● Problem to solve
Write the data out again, matching every line exactly.

● Entries shown

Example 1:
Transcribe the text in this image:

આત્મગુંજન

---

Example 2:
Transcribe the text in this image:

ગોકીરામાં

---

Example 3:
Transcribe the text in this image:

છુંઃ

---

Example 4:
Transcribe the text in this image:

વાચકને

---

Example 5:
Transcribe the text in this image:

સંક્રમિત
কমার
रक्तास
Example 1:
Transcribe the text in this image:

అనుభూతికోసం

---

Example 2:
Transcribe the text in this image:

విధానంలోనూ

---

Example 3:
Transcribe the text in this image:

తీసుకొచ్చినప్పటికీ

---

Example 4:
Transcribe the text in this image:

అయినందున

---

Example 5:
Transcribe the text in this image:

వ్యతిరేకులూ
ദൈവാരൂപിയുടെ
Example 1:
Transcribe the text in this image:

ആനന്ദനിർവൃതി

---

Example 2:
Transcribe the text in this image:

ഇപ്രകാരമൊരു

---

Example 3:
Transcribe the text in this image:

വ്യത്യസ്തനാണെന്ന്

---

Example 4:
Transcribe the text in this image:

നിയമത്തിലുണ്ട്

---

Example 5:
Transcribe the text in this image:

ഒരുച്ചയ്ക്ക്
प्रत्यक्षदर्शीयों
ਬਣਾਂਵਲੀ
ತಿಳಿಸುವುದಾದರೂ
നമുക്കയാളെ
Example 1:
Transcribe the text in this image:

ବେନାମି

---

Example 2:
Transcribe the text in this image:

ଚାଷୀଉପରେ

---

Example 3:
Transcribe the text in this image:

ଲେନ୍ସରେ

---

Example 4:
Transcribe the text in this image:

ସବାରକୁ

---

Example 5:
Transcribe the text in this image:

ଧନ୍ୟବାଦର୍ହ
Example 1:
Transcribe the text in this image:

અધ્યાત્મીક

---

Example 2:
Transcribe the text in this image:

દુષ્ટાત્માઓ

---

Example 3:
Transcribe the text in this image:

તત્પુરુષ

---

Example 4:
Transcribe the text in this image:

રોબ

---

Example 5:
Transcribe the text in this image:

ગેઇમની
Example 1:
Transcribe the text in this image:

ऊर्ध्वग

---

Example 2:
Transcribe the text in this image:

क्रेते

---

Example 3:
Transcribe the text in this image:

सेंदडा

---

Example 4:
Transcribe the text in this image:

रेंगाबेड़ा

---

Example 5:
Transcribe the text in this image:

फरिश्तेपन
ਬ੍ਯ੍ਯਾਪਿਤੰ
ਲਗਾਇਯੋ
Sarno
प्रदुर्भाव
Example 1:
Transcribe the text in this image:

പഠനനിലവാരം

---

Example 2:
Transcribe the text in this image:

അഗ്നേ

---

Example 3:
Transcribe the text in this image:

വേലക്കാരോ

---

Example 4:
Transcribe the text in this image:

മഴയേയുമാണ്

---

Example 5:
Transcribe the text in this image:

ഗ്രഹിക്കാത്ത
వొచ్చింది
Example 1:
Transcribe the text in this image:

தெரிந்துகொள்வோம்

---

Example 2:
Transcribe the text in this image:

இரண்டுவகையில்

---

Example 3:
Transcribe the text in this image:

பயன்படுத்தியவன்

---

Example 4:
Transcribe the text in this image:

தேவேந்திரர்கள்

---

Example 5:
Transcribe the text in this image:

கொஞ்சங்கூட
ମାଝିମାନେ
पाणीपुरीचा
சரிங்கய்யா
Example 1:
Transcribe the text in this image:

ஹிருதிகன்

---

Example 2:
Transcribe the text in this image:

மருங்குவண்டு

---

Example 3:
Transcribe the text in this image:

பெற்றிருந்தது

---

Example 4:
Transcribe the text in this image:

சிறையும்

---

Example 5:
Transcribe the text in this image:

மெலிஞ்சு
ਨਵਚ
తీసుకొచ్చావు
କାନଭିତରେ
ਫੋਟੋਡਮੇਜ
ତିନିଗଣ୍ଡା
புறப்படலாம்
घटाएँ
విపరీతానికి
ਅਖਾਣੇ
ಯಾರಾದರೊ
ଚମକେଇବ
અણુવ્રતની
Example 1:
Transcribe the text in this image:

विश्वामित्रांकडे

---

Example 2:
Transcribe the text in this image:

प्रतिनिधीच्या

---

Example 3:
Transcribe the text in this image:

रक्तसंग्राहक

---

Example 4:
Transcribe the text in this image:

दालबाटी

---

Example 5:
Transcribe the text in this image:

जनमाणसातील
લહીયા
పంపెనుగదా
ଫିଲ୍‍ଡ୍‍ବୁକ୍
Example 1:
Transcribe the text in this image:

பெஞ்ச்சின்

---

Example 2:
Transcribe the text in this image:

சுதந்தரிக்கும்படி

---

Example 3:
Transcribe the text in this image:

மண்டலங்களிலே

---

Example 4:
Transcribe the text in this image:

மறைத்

● Your response
Example 1:
Transcribe the text in this image:

આત્મગુંજન

---

Example 2:
Transcribe the text in this image:

ગોકીરામાં

---

Example 3:
Transcribe the text in this image:

છુંઃ

---

Example 4:
Transcribe the text in this image:

વાચકને

---

Example 5:
Transcribe the text in this image:

સંક્રમિત
কমার
रक्तास
Example 1:
Transcribe the text in this image:

అనుభూతికోసం

---

Example 2:
Transcribe the text in this image:

విధానంలోనూ

---

Example 3:
Transcribe the text in this image:

తీసుకొచ్చినప్పటికీ

---

Example 4:
Transcribe the text in this image:

అయినందున

---

Example 5:
Transcribe the text in this image:

వ్యతిరేకులూ
ദൈവാരൂപിയുടെ
Example 1:
Transcribe the text in this image:

ആനന്ദനിർവൃതി

---

Example 2:
Transcribe the text in this image:

ഇപ്രകാരമൊരു

---

Example 3:
Transcribe the text in this image:

വ്യത്യസ്തനാണെന്ന്

---

Example 4:
Transcribe the text in this image:

നിയമത്തിലുണ്ട്

---

Example 5:
Transcribe the text in this image:

ഒരുച്ചയ്ക്ക്
प्रत्यक्षदर्शीयों
ਬਣਾਂਵਲੀ
ತಿಳಿಸುವುದಾದರೂ
നമുക്കയാളെ
Example 1:
Transcribe the text in this image:

ବେନାମି

---

Example 2:
Transcribe the text in this image:

ଚାଷୀଉପରେ

---

Example 3:
Transcribe the text in this image:

ଲେନ୍ସରେ

---

Example 4:
Transcribe the text in this image:

ସବାରକୁ

---

Example 5:
Transcribe the text in this image:

ଧନ୍ୟବାଦର୍ହ
Example 1:
Transcribe the text in this image:

અધ્યાત્મીક

---

Example 2:
Transcribe the text in this image:

દુષ્ટાત્માઓ

---

Example 3:
Transcribe the text in this image:

તત્પુરુષ

---

Example 4:
Transcribe the text in this image:

રોબ

---

Example 5:
Transcribe the text in this image:

ગેઇમની
Example 1:
Transcribe the text in this image:

ऊर्ध्वग

---

Example 2:
Transcribe the text in this image:

क्रेते

---

Example 3:
Transcribe the text in this image:

सेंदडा

---

Example 4:
Transcribe the text in this image:

रेंगाबेड़ा

---

Example 5:
Transcribe the text in this image:

फरिश्तेपन
ਬ੍ਯ੍ਯਾਪਿਤੰ
ਲਗਾਇਯੋ
Sarno
प्रदुर्भाव
Example 1:
Transcribe the text in this image:

പഠനനിലവാരം

---

Example 2:
Transcribe the text in this image:

അഗ്നേ

---

Example 3:
Transcribe the text in this image:

വേലക്കാരോ

---

Example 4:
Transcribe the text in this image:

മഴയേയുമാണ്

---

Example 5:
Transcribe the text in this image:

ഗ്രഹിക്കാത്ത
వొచ్చింది
Example 1:
Transcribe the text in this image:

தெரிந்துகொள்வோம்

---

Example 2:
Transcribe the text in this image:

இரண்டுவகையில்

---

Example 3:
Transcribe the text in this image:

பயன்படுத்தியவன்

---

Example 4:
Transcribe the text in this image:

தேவேந்திரர்கள்

---

Example 5:
Transcribe the text in this image:

கொஞ்சங்கூட
ମାଝିମାନେ
पाणीपुरीचा
சரிங்கய்யா
Example 1:
Transcribe the text in this image:

ஹிருதிகன்

---

Example 2:
Transcribe the text in this image:

மருங்குவண்டு

---

Example 3:
Transcribe the text in this image:

பெற்றிருந்தது

---

Example 4:
Transcribe the text in this image:

சிறையும்

---

Example 5:
Transcribe the text in this image:

மெலிஞ்சு
ਨਵਚ
తీసుకొచ్చావు
କାନଭିତରେ
ਫੋਟੋਡਮੇਜ
ତିନିଗଣ୍ଡା
புறப்படலாம்
घटाएँ
విపరీతానికి
ਅਖਾਣੇ
ಯಾರಾದರೊ
ଚମକେଇବ
અણુવ્રતની
Example 1:
Transcribe the text in this image:

विश्वामित्रांकडे

---

Example 2:
Transcribe the text in this image:

प्रतिनिधीच्या

---

Example 3:
Transcribe the text in this image:

रक्तसंग्राहक

---

Example 4:
Transcribe the text in this image:

दालबाटी

---

Example 5:
Transcribe the text in this image:

जनमाणसातील
લહીયા
పంపెనుగదా
ଫିଲ୍‍ଡ୍‍ବୁକ୍
Example 1:
Transcribe the text in this image:

பெஞ்ச்சின்

---

Example 2:
Transcribe the text in this image:

சுதந்தரிக்கும்படி

---

Example 3:
Transcribe the text in this image:

மண்டலங்களிலே

---

Example 4:
Transcribe the text in this image:

மறைத்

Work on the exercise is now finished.